I found this unit that I own since long time ago (got it from a friend of mine) and I would appreciate if anybody know something about it. It's call The singing Machine Key controller. I try to have informations from Marantz with no success. Do you have any idea.???

I don't know if I am at the good place to post this, if not let me know.


----------



## Steadfastly (Nov 14, 2008)

From what I gather, it changes your voice key from -1 octave to +1 octave. 
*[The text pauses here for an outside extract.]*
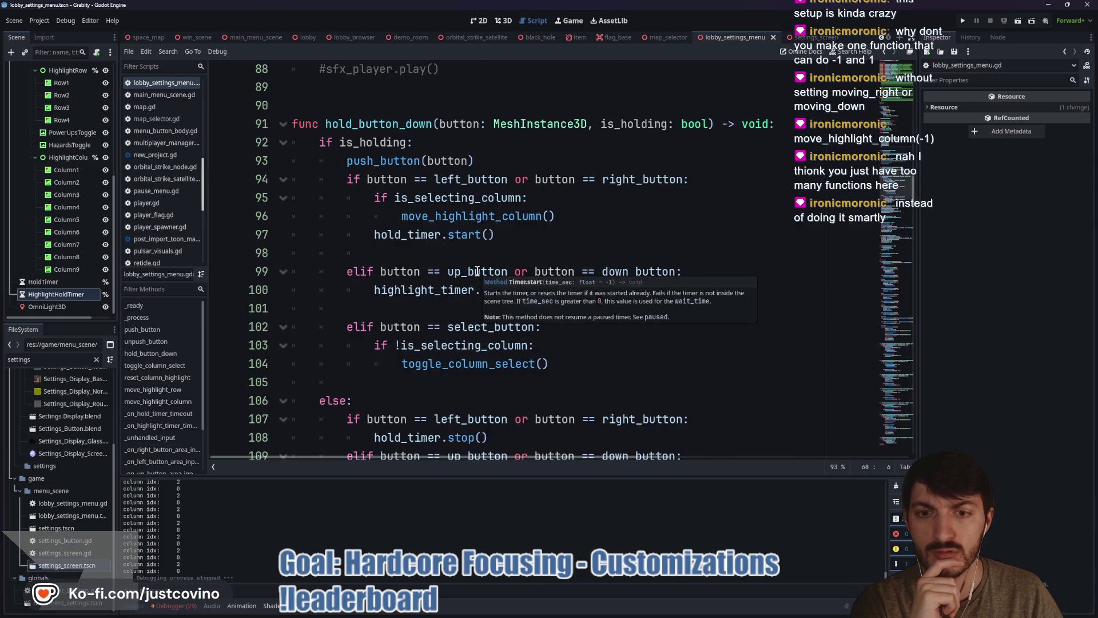
pyautogui.scroll(-5, 476, 270)
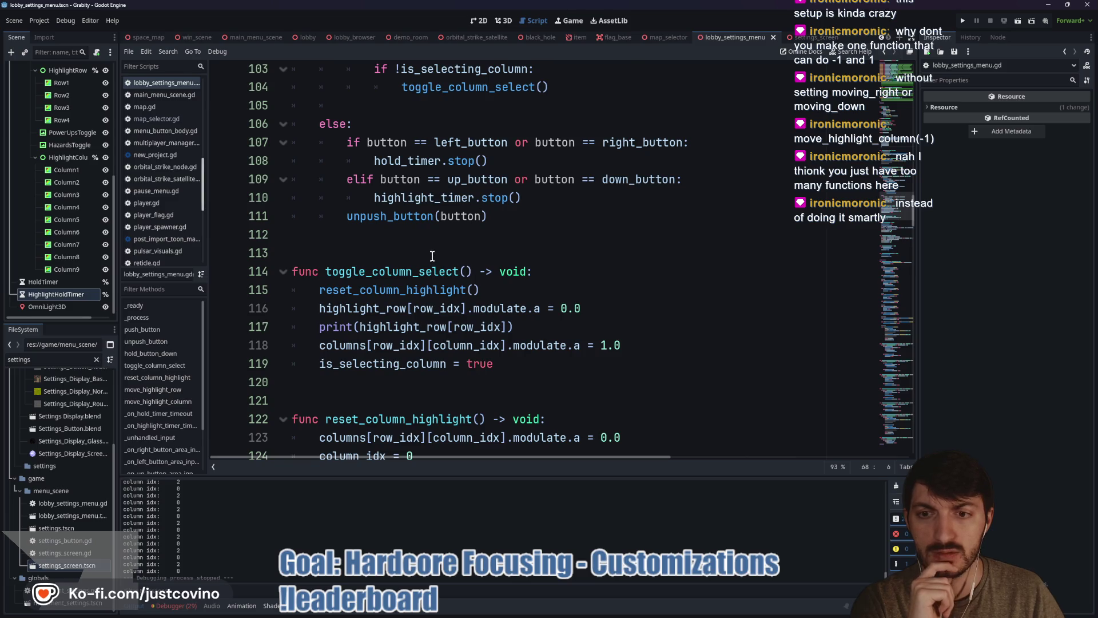
pyautogui.scroll(-4, 432, 256)
pyautogui.scroll(-1, 432, 256)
http://www.ebay.com/itm/Marantz-Sin...743?pt=LH_DefaultDomain_0&hash=item234a55fd47


----------



## Pierrafeux (Jul 12, 2012)

Thanks for infos.


----------



## Church-Audio (Sep 27, 2014)

Steadfastly said:


> From what I gather, it changes your voice key from -1 octave to +1 octave.
> 
> http://www.ebay.com/itm/Marantz-Sin...743?pt=LH_DefaultDomain_0&hash=item234a55fd47



And probably not too well at that lol.


----------



## shoretyus (Jan 6, 2007)

So plug all kind cool shit into it, record some loops. Paint a soundscape. 



Church-Audio said:


> And probably not too well at that lol.


----------



## Pierrafeux (Jul 12, 2012)

shoretyus said:


> So plug all kind cool shit into it, record some loops. Paint a soundscape.


I imagine this is a way to see things.


----------



## Steadfastly (Nov 14, 2008)

Church-Audio said:


> And probably not too well at that lol.


I was going to say that but one octave up or down (if it actually does it) is not a lot if you need a fair amount of help. For example, it would not help my voice a hill of beans!


----------



## Pierrafeux (Jul 12, 2012)

shoretyus said:


> So plug all kind cool shit into it, record some loops. Paint a soundscape.


Thanks that very helpful


----------



## Scottone (Feb 10, 2006)

Only a guess, but it may remove the vocals from recorded tracks as well as changing the key if needed. The idea would be to enable you to sing along with your favourite tune.


----------



## Pierrafeux (Jul 12, 2012)

Thanks guy for all the informations. This is old stuff and probably not efficient in 2015


----------